We’ve had a few illneses along the way, Becky catching malaria and having a bad case of blood poisoning too, and some of the PWs suffering with dodgy stomachs, a few fevers, and some concerning allergic responses too. However, the Summer Team responded amazingly, and it was really pleasing to know that our procedures for dealing with illness and emergencies were spot on. As we’re expanding, all these institutionalised procedures obviously become more and more important.


The Second Week meeting on Friday was a real high point, wherein all the Project Workers returned to discuss the big issues that they were facing in their schools, and think about solutions. They presented their schools and their plans to the group, and lots of ideas about bet practice and things to avoid very helpfully came up. It also got the Project Workers thinking about broader KEP strategy, which was great to see, as they were inspiring us with their ideas!They also handed in their LTP24 application forms, applying for the central pot of money raised by Tom Bishop and his friends, which will be used for supplying electricity or water tanks, in hopefully 7-9 of the schools, depending on how much each one needs – we are deciding which schools will be recipient this evening, based on their neediness, their need of the electricity of the water, and the usages they will put it to. We will keep you posted on this front, as this is a very fast moving and exciting project that will be implemented in our schools as an extra grant of money, by the end of the summer, and will obviously make a huge difference to so many students!
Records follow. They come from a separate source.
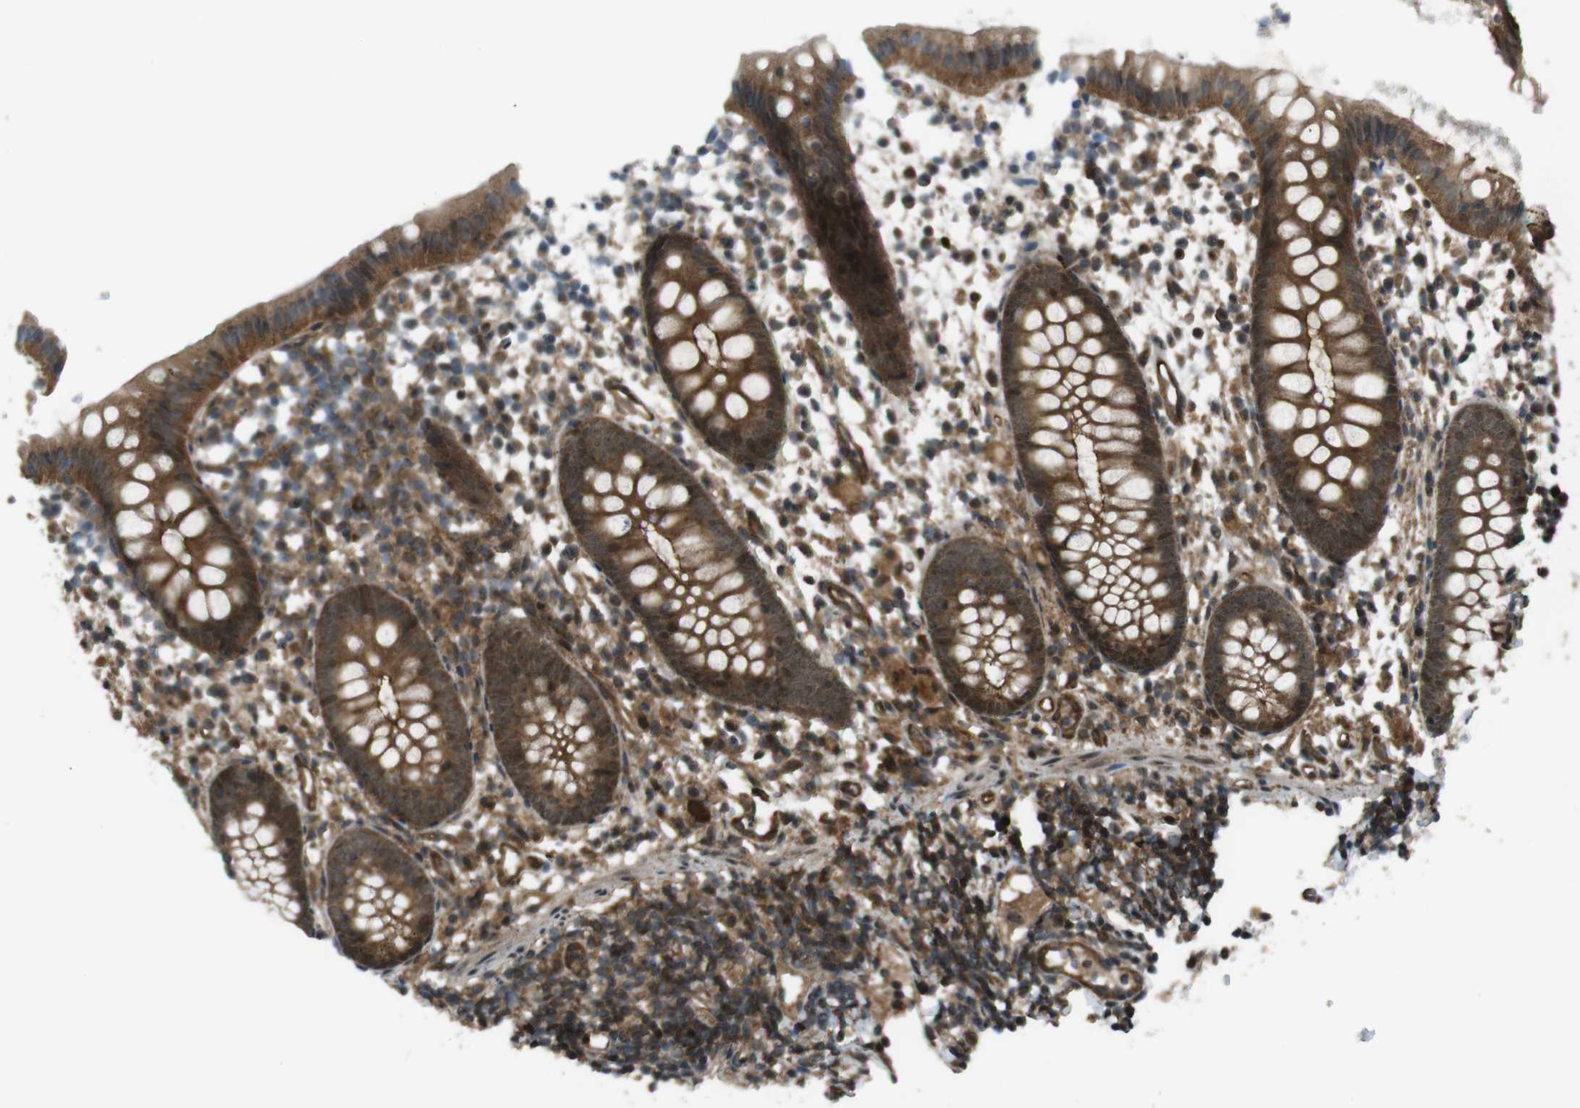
{"staining": {"intensity": "strong", "quantity": ">75%", "location": "cytoplasmic/membranous,nuclear"}, "tissue": "appendix", "cell_type": "Glandular cells", "image_type": "normal", "snomed": [{"axis": "morphology", "description": "Normal tissue, NOS"}, {"axis": "topography", "description": "Appendix"}], "caption": "Strong cytoplasmic/membranous,nuclear protein expression is appreciated in approximately >75% of glandular cells in appendix.", "gene": "TIAM2", "patient": {"sex": "female", "age": 20}}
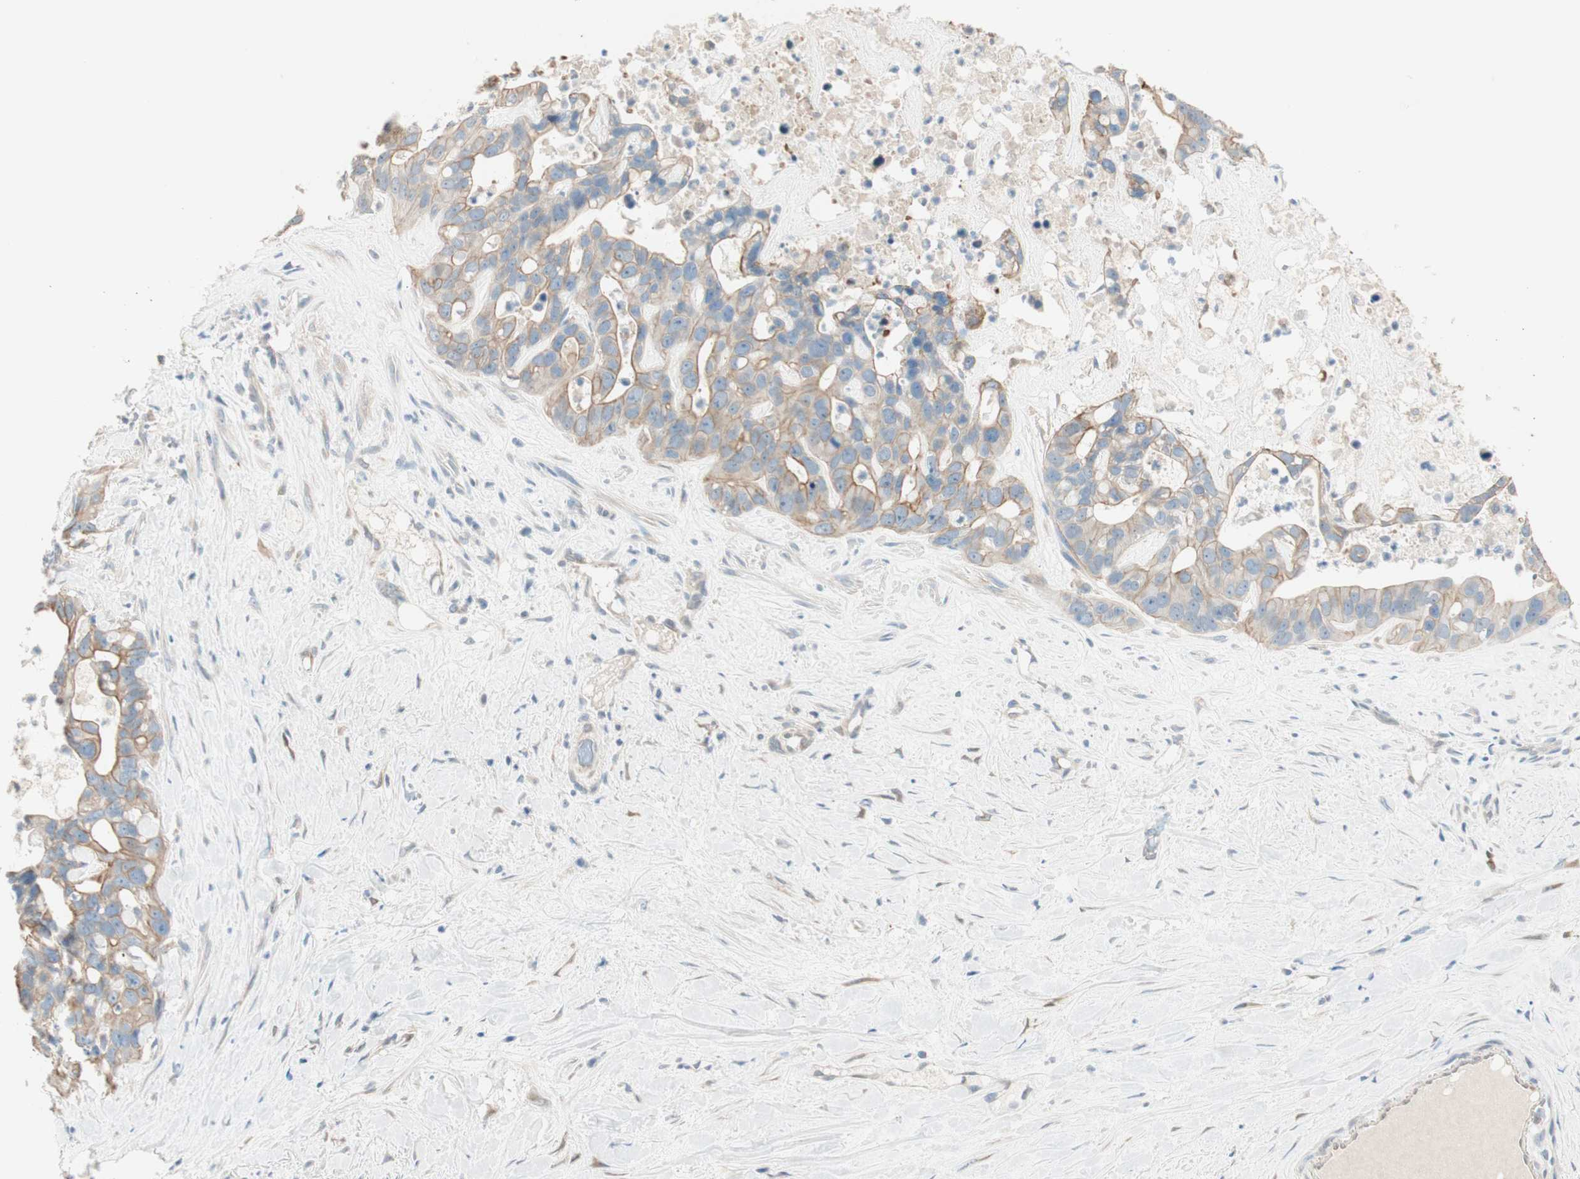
{"staining": {"intensity": "moderate", "quantity": ">75%", "location": "cytoplasmic/membranous"}, "tissue": "liver cancer", "cell_type": "Tumor cells", "image_type": "cancer", "snomed": [{"axis": "morphology", "description": "Cholangiocarcinoma"}, {"axis": "topography", "description": "Liver"}], "caption": "This micrograph exhibits immunohistochemistry (IHC) staining of human liver cancer (cholangiocarcinoma), with medium moderate cytoplasmic/membranous expression in approximately >75% of tumor cells.", "gene": "CDK3", "patient": {"sex": "female", "age": 65}}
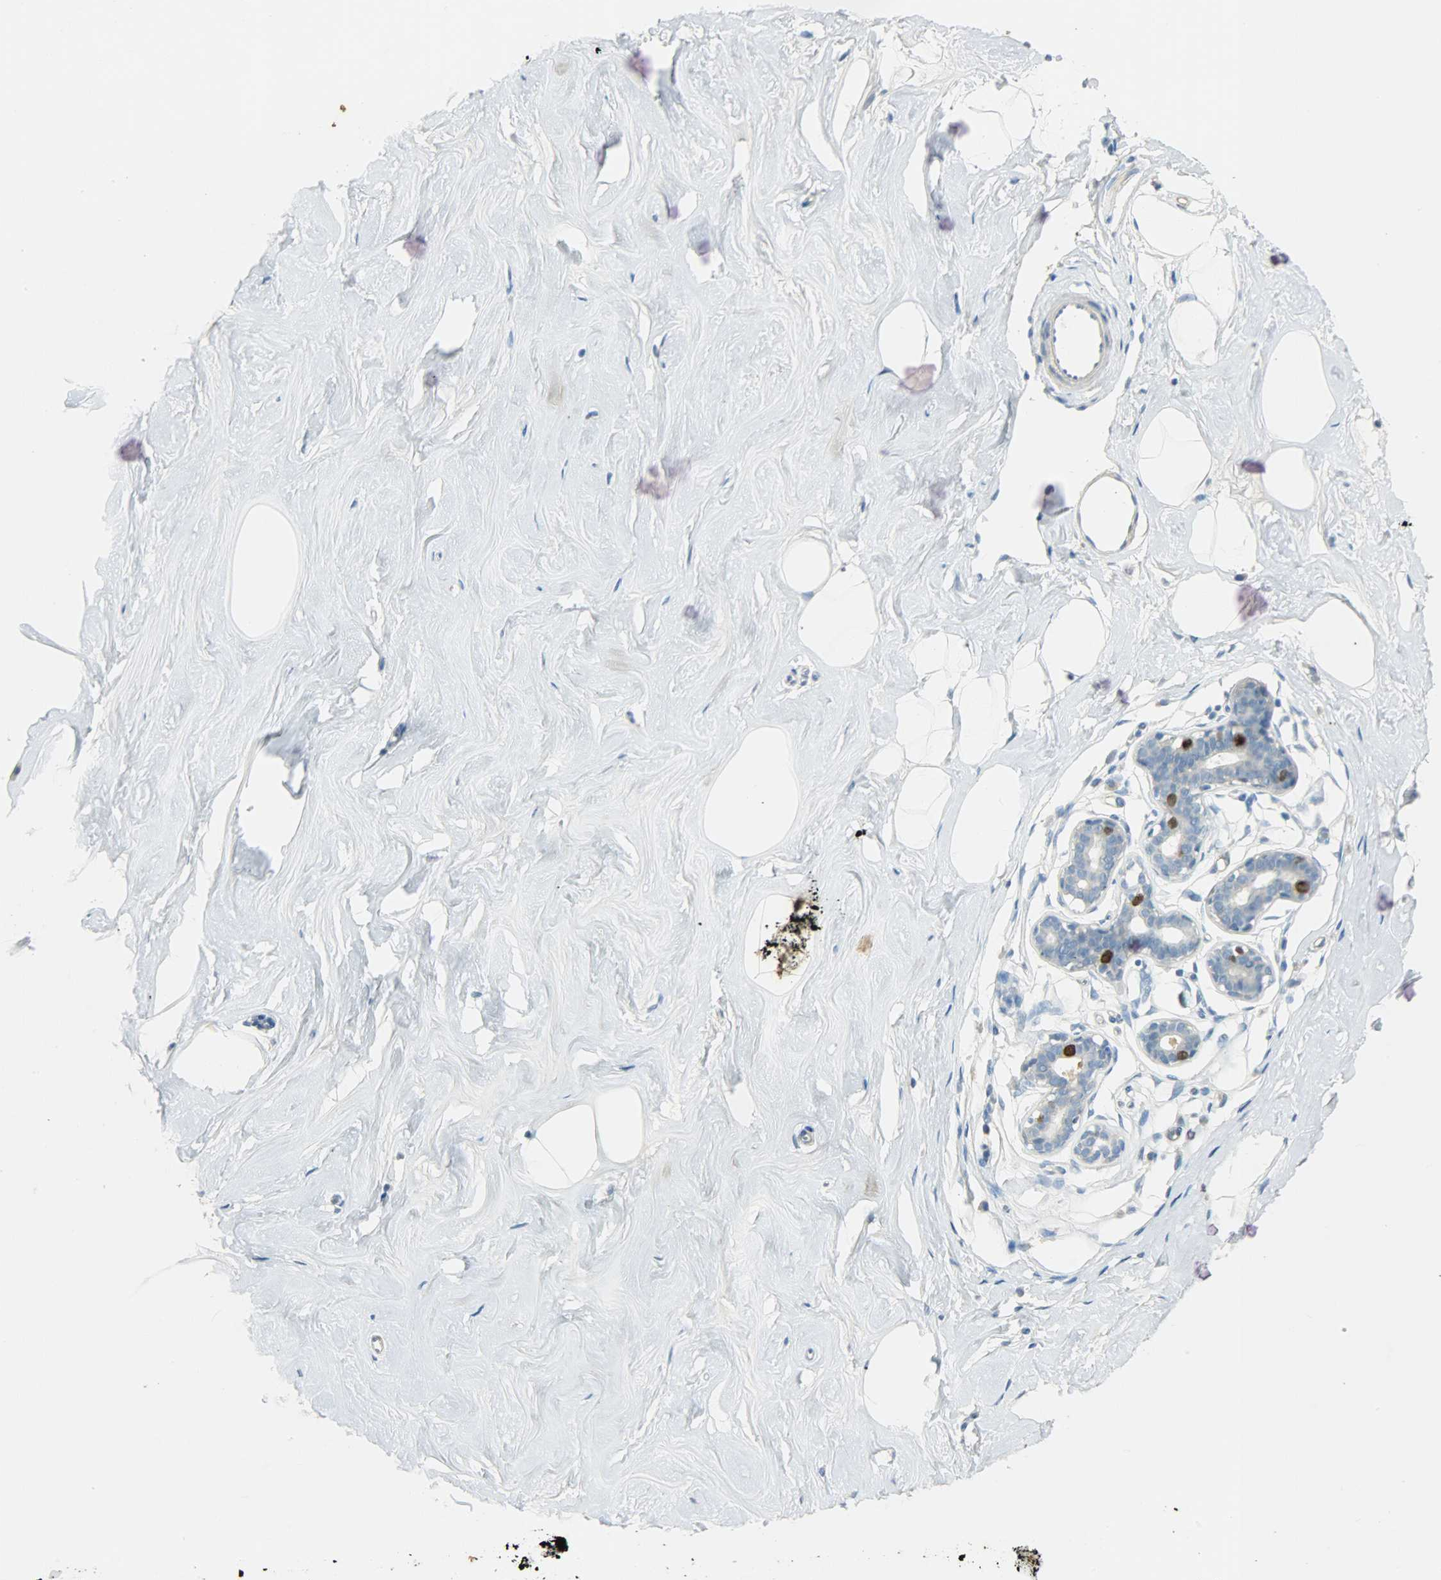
{"staining": {"intensity": "negative", "quantity": "none", "location": "none"}, "tissue": "breast", "cell_type": "Adipocytes", "image_type": "normal", "snomed": [{"axis": "morphology", "description": "Normal tissue, NOS"}, {"axis": "topography", "description": "Breast"}], "caption": "IHC micrograph of normal breast: human breast stained with DAB shows no significant protein expression in adipocytes.", "gene": "TPX2", "patient": {"sex": "female", "age": 23}}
Enjoying a much needed day of relaxation, many of the PWs spent the weekend in the tea plantations in Kericho, and are arriving back  to return to their schools for today. It’s very exciting – it’s time to start the implementation of their plans now, and they all know they have a lot of work ahead of them, but are very much looking forward to getting stuck in! As the Summer Team, we’re really keen to see them succeed, and also to continue our hunt to find next year’s schools. The next two weeks, until the Kisii schools break for a holiday, will certainly be busy, but should be a lot of fun!